Quali sono le criticità alla Braidense? “Siamo in pochi, tutte le figure professionali e tutti gli uffici sono carenti di organici, anche di funzionari. Attualmente come dipendenti siamo in 37, con almeno 2-3 pensionamenti entro i prossimi due anni e un’età media complessiva di oltre i cinquant’anni. Da poco, dopo il forte pressing sindacale, sono arrivati due colleghi dal collocamento, ma non bastano. Gli orari di apertura dell’istituto, continuano ad essere ampi, da lunedì a venerdì fino alle 18. Il sabato fino alle 13,30 con un calendario di presenze che vede una media giornaliera di oltre cento visitatori. Dobbiamo programmare e calibrare le ferie. Spesso ci fermiamo oltre l’orario, in riposi compensativi, per supportare il lavoro sia di front office che di back office. Lavoriamo sempre con grande passione ma basta un niente e l’equilibrio può cadere”.

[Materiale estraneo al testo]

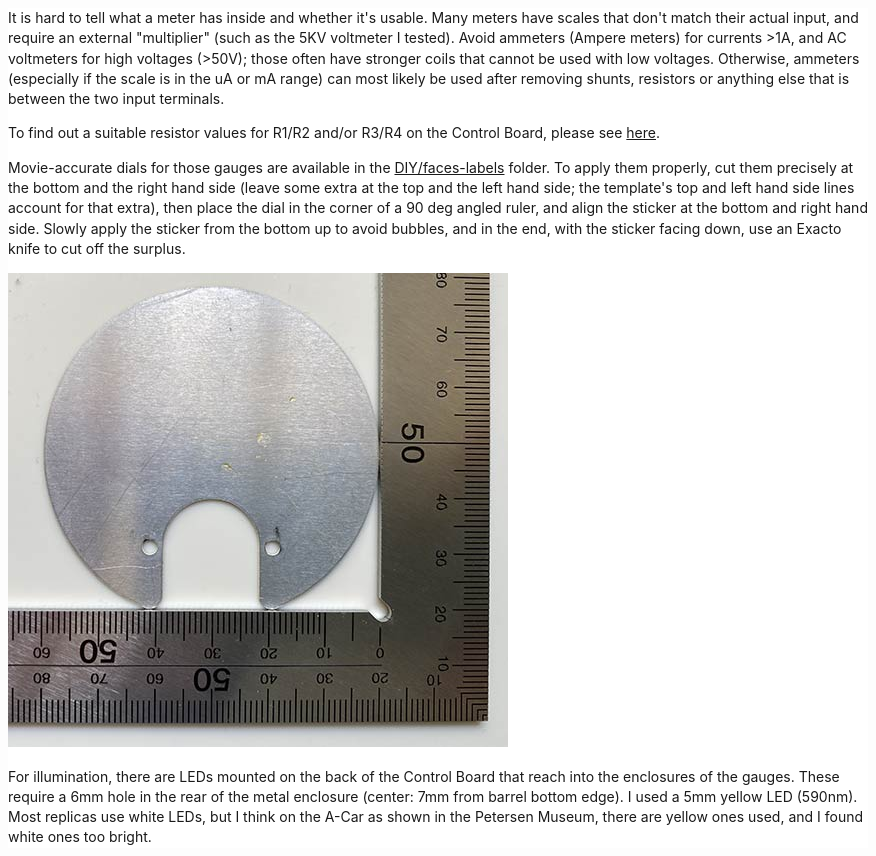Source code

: It is hard to tell what a meter has inside and whether it's usable. Many meters have scales that don't match their actual input, and require an external "multiplier" (such as the 5KV voltmeter I tested). Avoid ammeters (Ampere meters) for currents >1A, and AC voltmeters for high voltages (>50V); those often have stronger coils that cannot be used with low voltages. Otherwise, ammeters (especially if the scale is in the uA or mA range) can most likely be used after removing shunts, resistors or anything else that is between the two input terminals. 

To find out a suitable resistor values for R1/R2 and/or R3/R4 on the Control Board, please see [here](#appendix-a-restistors-for-gauges).

Movie-accurate dials for those gauges are available in the [DIY/faces-labels](/DIY/faces-labels) folder. To apply them properly, cut them precisely at the bottom and the right hand side (leave some extra at the top and the left hand side; the template's top and left hand side lines account for that extra), then place the dial in the corner of a 90 deg angled ruler, and align the sticker at the bottom and right hand side. Slowly apply the sticker from the bottom up to avoid bubbles, and in the end, with the sticker facing down, use an Exacto knife to cut off the surplus.

![Alignment](img/phaostron_align.jpg)

For illumination, there are LEDs mounted on the back of the Control Board that reach into the enclosures of the gauges. These require a 6mm hole in the rear of the metal enclosure (center: 7mm from barrel bottom edge). I used a 5mm yellow LED (590nm). Most replicas use white LEDs, but I think on the A-Car as shown in the Petersen Museum, there are yellow ones used, and I found white ones too bright. 

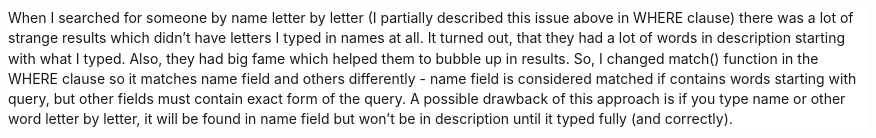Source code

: When I searched for someone by name letter by letter (I partially described this issue above in WHERE clause) there was a lot of strange results which didn’t have letters I typed in names at all. It turned out, that they had a lot of words in description starting with what I typed. Also, they had big fame which helped them to bubble up in results. So, I changed match() function in the WHERE clause so it matches name field and others differently - name field is considered matched if contains words starting with query, but other fields must contain exact form of the query. A possible drawback of this approach is if you type name or other word letter by letter, it will be found in name field but won’t be in description until it typed fully (and correctly).
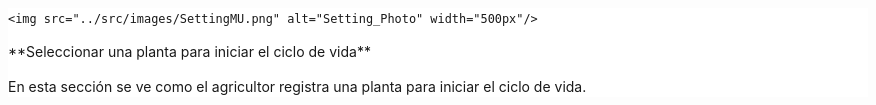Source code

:     <img src="../src/images/SettingMU.png" alt="Setting_Photo" width="500px"/>

</p>
**Seleccionar una planta para iniciar el ciclo de vida**

En esta sección se ve como el agricultor registra una planta para iniciar el ciclo de vida.

<p align="center">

I servizi ne risentono? “Per sopperire ai fabbisogni, dopo l’arrivo del Covid e anche a causa delle carenze di organico, c’è stata una rimodulazione del modello organizzativo, per cui servizi (vedi il magazzino) un tempo aperti tutto il giorno ora aprono un’ora alla mattina e una a metà giornata, sempre su prenotazione. Il sistema è funzionale ma di certo non risponde al potenziale di una biblioteca nazionale qual è la Braidense”.

Cosa significa, operativamente, che mancano funzionari? “Significa che anche loro sono caricati di più lavori. Ma se fai un lavoro non ne svolgi un altro o li rallenti entrambi, oppure sei in affanno. E ti racconto un episodio. Quando abbiamo posto la ‘questione del personale’ alla Direzione Generale, ci è stato proposto di eliminare il deposito legale, che ci arriva per legge. Ma questo significherebbe farci morire perché non ci arriverebbe più quanto edito nella nostra regione e dovremmo comprarci libri, periodici, ecc. Abbiamo ovviamente respinto la sua idea: avrebbe significato una svalutazione totale della nostra funzione”.

Quindi occorre nuovo personale. “Assolutamente, servono nuove assunzioni e velocemente. Per svolgere un servizio egregio e insieme avere condizioni di lavoro più sane dovremmo essere almeno in una sessantina. Ma considerando anche il necessario trasferimento di competenze. Non basta sostituire e/o implementare il personale, serve personale che sappia erogare in sicurezza e in modo ottimale le prestazioni”.